### EXERCISE BRIEF
Continue the blog post on trusted sources of health care information, starting after its last sentence.
(Beginning of EXTRACT TO READ)
David P. Lind Benchmark“Fair and balanced.”

You hear this phrase from many different sources. It conjures up something within us that we all desire to have when making critical decisions. Understanding the pros and cons on any given issue is important to most of us. But do we really receive the “truth” or the “transparency” that will allow us to draw our own conclusions on the subject matter at hand? It really depends on the source of the information…so I believe.

The reason for this particular blog stems from a presentation that I recently gave at the “2012 Iowa Employment Conference” in Altoona. Much of my presentation focused on the health insurance trends in Iowa based on our annual studies. The trends by the way, are dismal at best, unsustainable at worst (another blog for later). When discussing potential solutions for employers, a few topics were breached such as consumer-driven health plans, wellness initiatives, and health reform measures. I mentioned that each topic will usually have many arguments (both pro and con), in addition to having both intended and unintended consequences. To know the subject matter well, I suggested to the audience to have a comfort level with their SOURCE of information (publications, media outlets, research organizations, etc.).

Much to my surprise, a hand was raised that followed with this question: “Which sources do YOU trust?” This question came out of the blue for me, but was asked in a thoughtful manner. I don’t quite remember my response that day, but since that presentation, I have had time to further reflect on this question. The word ‘Trust’ is defined in the Merriam-Webster dictionary as “assured reliance on the character, ability, strength, or truth of someone or something.” Another definition is “one in which confidence is placed.” I like both.

Regarding health care related stuff (including health insurance programs offered by employers), I TRUST a few particular sources. Each source has earned my trust over the years due to consistent research that attempts to factor out biases that typically are inherent in any type of research. Also, the authors of such research will generally disclose any potential outside influences that may mitigate the truthfulness of the results.
(End of EXTRACT TO READ)
(Beginning of DATA SUPPLIED)
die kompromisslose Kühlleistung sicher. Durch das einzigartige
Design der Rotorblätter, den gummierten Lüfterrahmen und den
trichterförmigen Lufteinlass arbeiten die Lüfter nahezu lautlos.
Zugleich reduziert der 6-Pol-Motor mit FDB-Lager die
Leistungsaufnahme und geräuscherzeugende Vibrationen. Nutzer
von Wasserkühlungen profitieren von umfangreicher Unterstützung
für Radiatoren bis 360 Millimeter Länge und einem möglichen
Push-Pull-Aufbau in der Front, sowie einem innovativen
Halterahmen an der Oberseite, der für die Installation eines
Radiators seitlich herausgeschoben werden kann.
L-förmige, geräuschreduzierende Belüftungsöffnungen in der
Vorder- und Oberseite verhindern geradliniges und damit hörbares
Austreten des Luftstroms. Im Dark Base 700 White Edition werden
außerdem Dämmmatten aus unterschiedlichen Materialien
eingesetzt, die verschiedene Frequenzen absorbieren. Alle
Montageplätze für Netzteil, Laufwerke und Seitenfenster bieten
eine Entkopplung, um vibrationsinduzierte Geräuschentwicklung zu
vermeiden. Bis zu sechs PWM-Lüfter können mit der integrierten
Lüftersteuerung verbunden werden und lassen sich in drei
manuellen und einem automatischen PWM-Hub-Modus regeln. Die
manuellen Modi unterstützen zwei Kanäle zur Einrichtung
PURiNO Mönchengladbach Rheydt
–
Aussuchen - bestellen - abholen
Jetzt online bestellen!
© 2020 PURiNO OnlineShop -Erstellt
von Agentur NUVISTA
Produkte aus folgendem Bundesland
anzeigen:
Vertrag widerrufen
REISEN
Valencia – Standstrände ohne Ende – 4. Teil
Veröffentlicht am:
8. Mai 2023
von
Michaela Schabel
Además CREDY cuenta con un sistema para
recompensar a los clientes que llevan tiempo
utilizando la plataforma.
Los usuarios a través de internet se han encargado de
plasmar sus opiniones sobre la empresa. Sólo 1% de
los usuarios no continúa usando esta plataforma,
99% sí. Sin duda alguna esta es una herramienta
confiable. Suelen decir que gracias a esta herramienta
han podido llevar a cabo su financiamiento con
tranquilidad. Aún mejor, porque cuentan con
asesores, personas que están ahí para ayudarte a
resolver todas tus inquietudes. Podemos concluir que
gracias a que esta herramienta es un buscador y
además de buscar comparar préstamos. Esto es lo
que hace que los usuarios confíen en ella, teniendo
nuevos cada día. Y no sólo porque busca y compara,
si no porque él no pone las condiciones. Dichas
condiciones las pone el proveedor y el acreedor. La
(End of DATA SUPPLIED)
### RESULT FOR THIS TASK
In no particular order, my short list of trusted sources is found below:

  • Health Affairs Journal – Many authors (national and international experts) write thought-provoking articles on highly researched thematic topics each month.  This is the gold standard because the information is fresh and relevant at all times. I also download their free podcasts and listen to them while I run in the morning. A subscription is necessary for this journal…but it is well worth the investment.
  • RAND Corporation – RAND provides objective research on many issues, including healthcare. Rand provides very innovative material…much of it can be found on their website at no cost!
  • Kaiser Family Foundation – Most information is at no cost…and there is a ton of information on many different health topics. A great go-to source!
  • Dartmouth Atlas of Health Care – The pioneer on the disparity of health care delivery in the U.S.

There are other sources that I highly value, but those sources (at least in my view) tend to be a level below the four mentioned above. Just know that the SOURCE of information is just as important as the content of the information being conveyed.

President Reagan adopted a signature phrase and made famous when discussing U.S. relations with the Soviet Union:  “Trust, but verify.” This phrase can also be applied to healthcare information and many other topics!